ESE controls hydropower plants that have a negative environmental impact on Siberia, including Lake Baikal, alleged RWB.
'EN+ Group has a terrible environmental and social track record, which includes Rusal, a company that survives due to cheap electricity produced by ESE.'
EN+, a Russian conglomerate controlled by Deripaska, wholly owns ESE and controls Rusal.
ESE said: 'Hydropower is one of the cleanest energy sources and ESE is committed to ensuring its activities comply with environmental standards. Over 75 per cent of the electricity produced by ESE is generated at hydropower plants, which are among the most environmentally friendly facilities in terms of carbon footprint.
'We are striving to become leaders in environmental management.'
ESE also said it will conduct independent environmental and social impact studies on any planned new plants, and engage in open dialogue with stakeholders, including NGOs.
But Simonov said: 'I do not believe large dams on rivers are better than coal and fossil fuels in environmental conservation. Large dams ruin river ecosystems.'
Environmental NGO Probe International, while not part of RWB's petition, does support it.
'Thank goodness for markets. Stock exchanges in regions with rule of law and a strong, transparent regulatory environment force corporate accountability on otherwise untouchable companies like ESE and China Yangtze Power,' said Patricia Adams, executive director of Probe International, which studies dams in China.
'The proposed IPO by ESE raises so many red flags that private and institutional investors would be wise to stay clear of this offering. The proposed investment in power projects will suffer from cost overruns and inflame affected communities. The environmental harm they would cause is a known certainty,' Adams said.

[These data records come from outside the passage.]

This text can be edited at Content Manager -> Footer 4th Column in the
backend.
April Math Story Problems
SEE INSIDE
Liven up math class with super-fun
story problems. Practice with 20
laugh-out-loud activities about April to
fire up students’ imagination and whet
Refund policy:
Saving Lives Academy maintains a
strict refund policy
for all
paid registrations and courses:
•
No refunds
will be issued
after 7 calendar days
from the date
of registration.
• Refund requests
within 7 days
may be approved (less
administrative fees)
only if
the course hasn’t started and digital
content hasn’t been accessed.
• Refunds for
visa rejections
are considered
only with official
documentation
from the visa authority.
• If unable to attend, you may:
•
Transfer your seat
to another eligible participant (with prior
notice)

'That the IPO sponsors are using the excuse of global warming to justify environmentally bad investments in hydropower will backfire when investors learn that the cure is worse than the disease of climate change,' she added.
Lin Boqiang, the director of the Xiamen University Centre for China Energy Economics Research, said: 'Large hydropower projects are by nature controversial in and outside China because of the difficulty in predicting the environmental impact.
'Some environmental groups will always oppose any hydropower project no matter what. The most important thing is that extensive environmental assessments are conducted and governments do their job in balancing various parties' interests.'
Requests to China Yangtze Power for comments went unanswered and Hong Kong Exchanges and Clearing's spokesman would not comment on individual listing applications.
Marshall Nicholson, global head of equity capital markets at BOC International, an adviser to ESE, did not reply to queries for comment.